Pense duas vezes antes de entrar numa “treta” pelas redes sociais. O conselho vem com conhecimento de causa: o youtuber Spartakus Santiago anda atento a algumas “iscas” lançadas no ambiente virtual. Segundo ele, tem muita gente fazendo comentários racistas, homofóbicos e machistas justamente porque sabe que vai receber uma reação de protesto.
– Esses influenciadores têm conseguindo milhões em audiência e estão ganhando dinheiro em cima da nossa indignação. Tudo isso impulsionado por nós, que denunciamos esse conteúdo e expomos nas nossas redes sociais achando que estamos lutando contra isso – diz ele, que acaba de entrar para o elenco do programa “Saia justa”, do GNT, como colunista.
O alerta foi dado em de seus vídeos mais recentes, que rapidamente ganhou uma chuva de likes e compartilhamentos nas redes, algo recorrente em sua carreira. Negro, gay e nordestino, o youtuber, de 24 anos, é formado em publicidade pela Universidade Federal Fluminense e em Direção de Arte pela Miami Ad School Rio/Nova York e despontou na mídia quando, em meados de 2017, postou um vídeo no Facebook sobre apropriação cultural. Na época, bastaram dois dias para que tivesse quatro milhões de visualizações e ele 12 mil seguidores.
Atualmente, Spartakus tem mais de 100 mil inscritos em seu canal, acumula 70 milhões de visualizações e tem 122 mil seguidores no Instagram. Por meio desses canais, ele escoa sua fala sobre temas que lhe são caros, como discriminação, política, cultura, que também permeiam a entrevista abaixo.
O GLOBO – Você fez um vídeo recentemente falando sobre o quanto há influenciadores crescendo em cima de polêmicas e “tretas”. Como isso acontece?
SPARTAKUS – O algoritmo das redes sociais favorece assuntos polêmicos, porque eles engajam mais, gerando mais likes e visualizações. Por isso, tem muito youtuber sendo racista, homofóbico e machista porque sabe que vai receber uma reação de protesto. Falem bem ou falem mal, a pessoa vai ganhar mais visibilidade.
Qual a dimensão disso?

--- Conjunto de tarefas ---
1. Transforme em lista o parágrafo da entrevista com Spartakus Santiago que começa com "Atualmente, Spartakus tem mais de 100 mil", mantendo os fatos principais.
2. Resuma a entrevista com Spartakus Santiago em duas frases.
3. Diga se cada afirmação concorda com a entrevista com Spartakus Santiago, respondendo sim ou não e citando as palavras do texto que decidem: (a) Spartakus é formado em publicidade pela Universidade Federal Fluminense. (b) Spartakus tem 30 anos. (c) O vídeo sobre apropriação cultural foi postado no YouTube.

--- Dados fornecidos ---
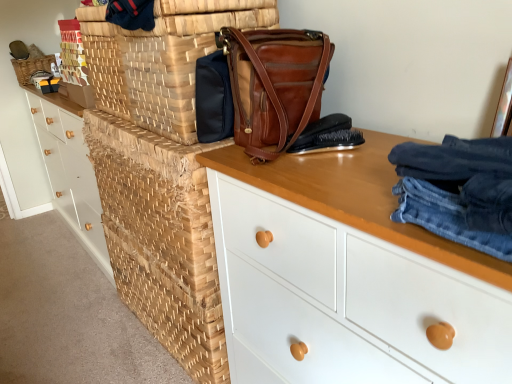
Question: Can you confirm if brown woven basket at center, the 1th basket when ordered from right to left, is taller than woven wood basket at center?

--- Respostas por tarefa ---
1.
- Mais de 100 mil inscritos no canal
- 70 milhões de visualizações acumuladas
- 122 mil seguidores no Instagram
- Usa esses canais para falar de temas que lhe são caros, como discriminação, política e cultura

2. O youtuber Spartakus Santiago, novo colunista do programa "Saia justa", do GNT, alerta que muitos influenciadores fazem comentários racistas, homofóbicos e machistas para provocar protestos e ganhar audiência e dinheiro com a indignação do público. Segundo ele, o algoritmo das redes sociais favorece assuntos polêmicos porque eles engajam mais e geram mais likes e visualizações.

3.
(a) Sim: "é formado em publicidade pela Universidade Federal Fluminense"
(b) Não: "o youtuber, de 24 anos"
(c) Não: "postou um vídeo no Facebook sobre apropriação cultural"